After college, Öztürk traveled the western United States with other rock climbers, wintering in Indian Creek or Joshua Tree, climbing in Yosemite during the spring and fall, and spending summers in Squamish, British Columbia. In 2004, while working as a rigger on a film team in Indian Creek, Öztürk impulsively decided to free solo North Sixshooter Peak. The crew filmed his ascent and included it in the climbing film, Return 2 Sender.

His first attempt at the Shark's Fin route of Meru Peak took place in 2008 with Anker and Chin. They spent 19 days on the climb but turned back 500 feet short of the summit.

In 2011, Öztürk suffered a near-fatal skiing accident in Jackson, Wyoming, from which he made a dramatic recovery that enabled him to complete the first ascent of the Shark's Fin on Meru Peak with Conrad Anker and Jimmy Chin, that same year.

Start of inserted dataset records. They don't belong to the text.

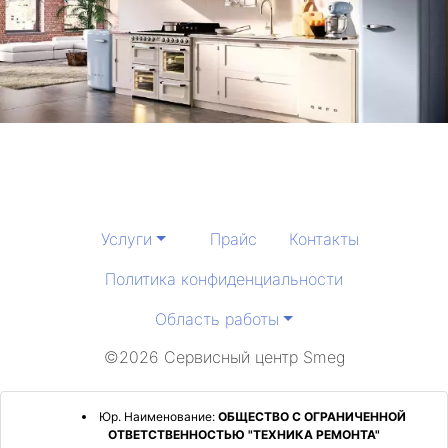
Услуги
Прайс
Контакты
Политика конфиденциальности
Область работы
©2026 Сервисный центр Smeg
Юр. Наименование:
ОБЩЕСТВО С ОГРАНИЧЕННОЙ
ОТВЕТСТВЕННОСТЬЮ "ТЕХНИКА РЕМОНТА"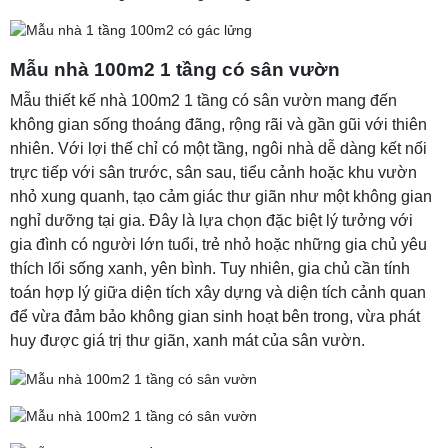
Mẫu nhà 100m2 1 tầng có sân vườn
Mẫu thiết kế nhà 100m2 1 tầng có sân vườn mang đến
không gian sống thoáng đãng, rộng rãi và gần gũi với thiên
nhiên. Với lợi thế chỉ có một tầng, ngôi nhà dễ dàng kết nối
trực tiếp với sân trước, sân sau, tiểu cảnh hoặc khu vườn
nhỏ xung quanh, tạo cảm giác thư giãn như một không gian
nghỉ dưỡng tại gia. Đây là lựa chọn đặc biệt lý tưởng với
gia đình có người lớn tuổi, trẻ nhỏ hoặc những gia chủ yêu
thích lối sống xanh, yên bình. Tuy nhiên, gia chủ cần tính
toán hợp lý giữa diện tích xây dựng và diện tích cảnh quan
để vừa đảm bảo không gian sinh hoạt bên trong, vừa phát
huy được giá trị thư giãn, xanh mát của sân vườn.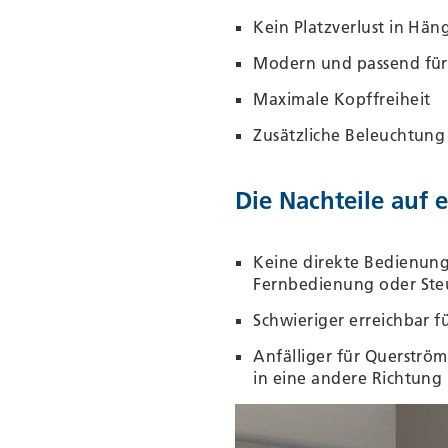
Kein Platzverlust in Hä
Modern und passend fü
Maximale Kopffreiheit
Zusätzliche Beleuchtung
Die Nachteile auf e
Keine direkte Bedienun
Fernbedienung oder Ste
Schwieriger erreichbar f
Anfälliger für Querstr
in eine andere Richtun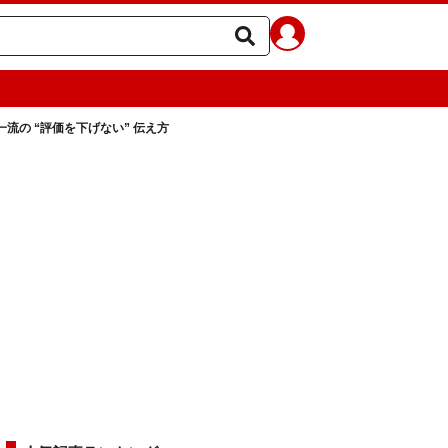
の “評価を下げない” 伝え方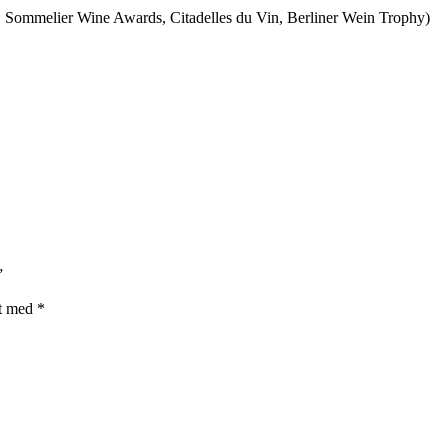
n, Sommelier Wine Awards, Citadelles du Vin, Berliner Wein Trophy)
”
et med
*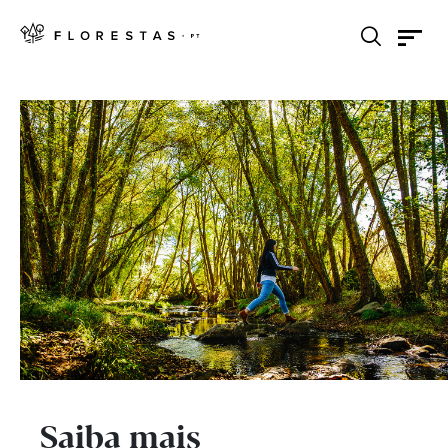
Saiba mais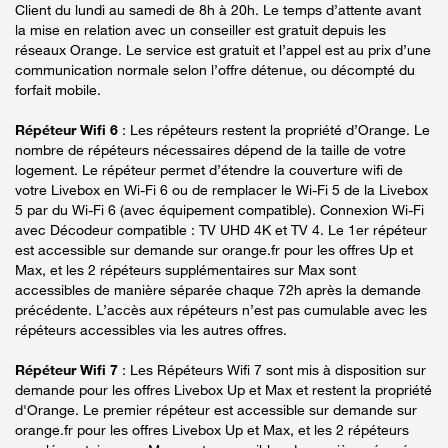
Client du lundi au samedi de 8h à 20h. Le temps d’attente avant
la mise en relation avec un conseiller est gratuit depuis les
réseaux Orange. Le service est gratuit et l’appel est au prix d’une
communication normale selon l’offre détenue, ou décompté du
forfait mobile.
Répéteur Wifi 6
: Les répéteurs restent la propriété d’Orange. Le
nombre de répéteurs nécessaires dépend de la taille de votre
logement. Le répéteur permet d’étendre la couverture wifi de
votre Livebox en Wi-Fi 6 ou de remplacer le Wi-Fi 5 de la Livebox
5 par du Wi-Fi 6 (avec équipement compatible). Connexion Wi-Fi
avec Décodeur compatible : TV UHD 4K et TV 4. Le 1er répéteur
est accessible sur demande sur orange.fr pour les offres Up et
Max, et les 2 répéteurs supplémentaires sur Max sont
accessibles de manière séparée chaque 72h après la demande
précédente. L’accès aux répéteurs n’est pas cumulable avec les
répéteurs accessibles via les autres offres.
Répéteur Wifi 7
: Les Répéteurs Wifi 7 sont mis à disposition sur
demande pour les offres Livebox Up et Max et restent la propriété
d'Orange. Le premier répéteur est accessible sur demande sur
orange.fr pour les offres Livebox Up et Max, et les 2 répéteurs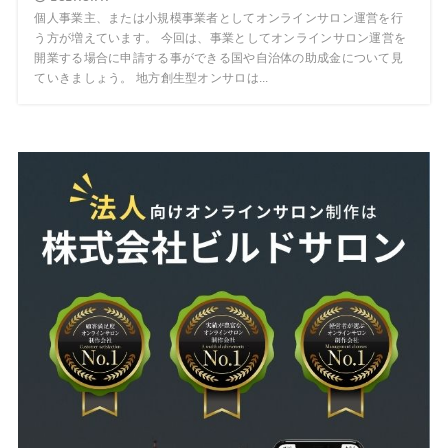
個人事業主、または小規模事業者としてオンラインサロン運営を行
う方が増えています。 今回は、事業としてオンラインサロン運営を
開業する場合に申請する事ができる国や自治体の助成金について見
ていきましょう。 地方創生型オンサロは...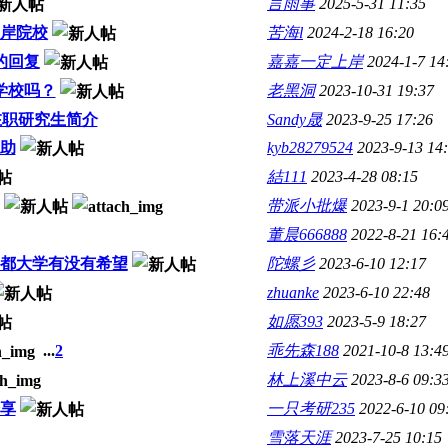
言雨事
2025-5-31 11:35
上岸院校
苦海l
2024-2-18 16:20
的回复
嘉嘉一定上岸
2024-1-7 14
学校吗？
老黑洞
2023-10-31 19:37
在职研究生简介
Sandy晟
2023-9-25 17:26
助
kyb28279524
2023-9-13 14
結111
2023-4-28 08:15
带派小批爆
2023-9-1 20:0
董晨666888
2022-8-21 16:
都大学有没有希望
陀螺彡
2023-6-10 12:17
zhuanke
2023-6-10 22:48
如愿393
2023-5-9 18:27
...
2
乖先森188
2021-10-8 13:4
林上溪中云
2023-8-6 09:3
享
一只考研235
2022-6-10 09
雪落天涯
2023-7-25 10:15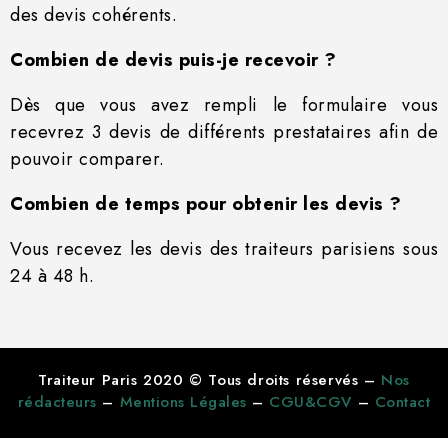
des devis cohérents.
Combien de devis puis-je recevoir ?
Dès que vous avez rempli le formulaire vous
recevrez 3 devis de différents prestataires afin de
pouvoir comparer.
Combien de temps pour obtenir les devis ?
Vous recevez les devis des traiteurs parisiens sous
24 à 48 h.
Traiteur Paris 2020 © Tous droits réservés –
Nos
rédacteurs
–
Mentions Légales
–
CGU&CGV
–
Contact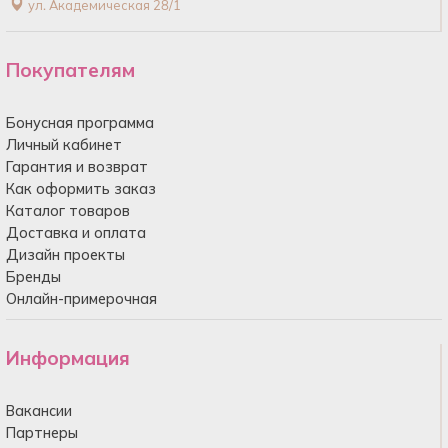
ул. Академическая 28/1
Покупателям
Бонусная программа
Личный кабинет
Гарантия и возврат
Как оформить заказ
Каталог товаров
Доставка и оплата
Дизайн проекты
Бренды
Онлайн-примерочная
Информация
Вакансии
Партнеры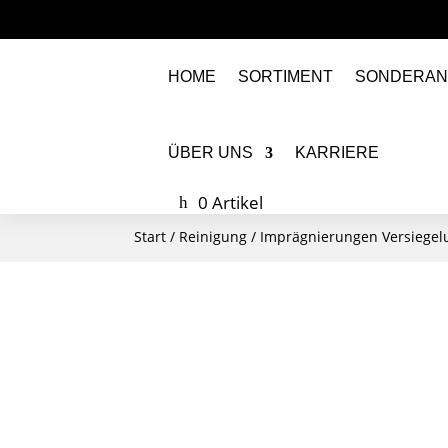
HOME
SORTIMENT
SONDERAN
ÜBER UNS
KARRIERE
0 Artikel
Start
/
Reinigung
/
Imprägnierungen Versiege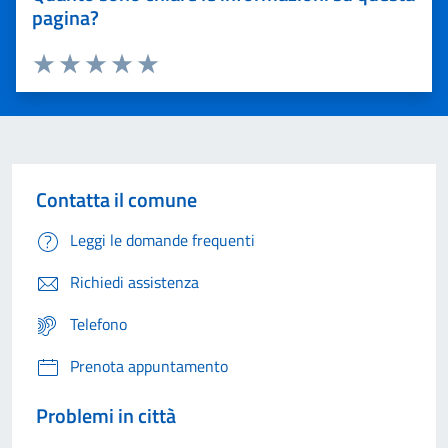
pagina?
Valuta 1 stelle su 5
Valuta 2 stelle su 5
Valuta 3 stelle su 5
Valuta 4 stelle su 5
Valuta 5 stelle su 5
Contatta il comune
Leggi le domande frequenti
Richiedi assistenza
Telefono
Prenota appuntamento
Problemi in città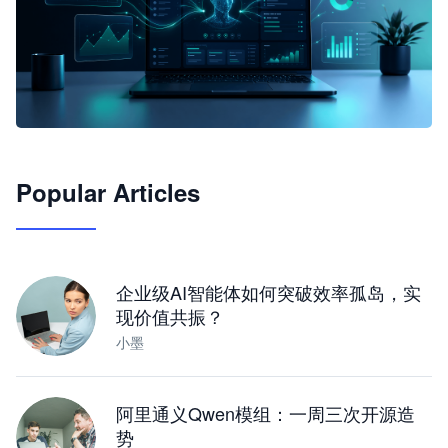
🦞
Popular Articles
JimoClaw 桌面 AI Agent 工作台
让 AI 处理本地资料 · 操控浏览器 · 交付可用文档
下载桌面版
企业级AI智能体如何突破效率孤岛，实
现价值共振？
小墨
阿里通义Qwen模组：一周三次开源造
势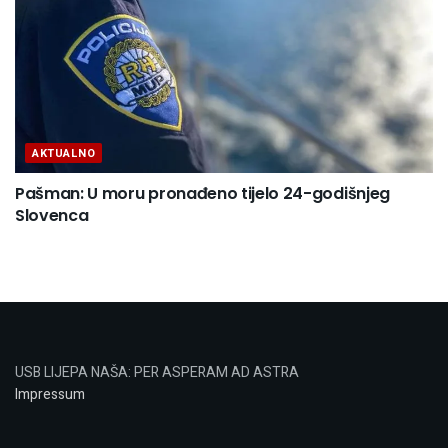
AKTUALNO
Pašman: U moru pronađeno tijelo 24-godišnjeg
Slovenca
USB LIJEPA NAŠA: PER ASPERAM AD ASTRA
Impressum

In 2019, Öztürk accompanied Mark Synnott on an Everest expedition to search for Sandy Irvine's body. Öztürk led a documentary team from National Geographic to film the expedition for a documentary called Lost on Everest.

==Personal life==

Öztürk painted, often using found materials for his artwork, became interested in photography and filmmaking.

==Awards==

- 2011 Golden Piton Award 'Big Wall'.
- 2013 National Geographic 'Adventurer of the Year'.

==Notable ascents==
- 2011: First ascent of the Shark’s Fin Route on Meru Peak in the Himalaya.
- 2012: First ascent of The Tooth Traverse (5.10R M5 A2+; 26,200 feet) across the Moose's Tooth Skyline, Denali National Park.
- Free ascent of Freerider , on El Capitan.
- First ascent of the SW Cat Ear Spire, Trango Towers, in the Himalaya
- First ascent of The Beholder V, on the Eye Tooth, Ruth Gorge, Denali National Park.
- First ascent of the SW Buttress of Tawoche, Khumbu Himalaya.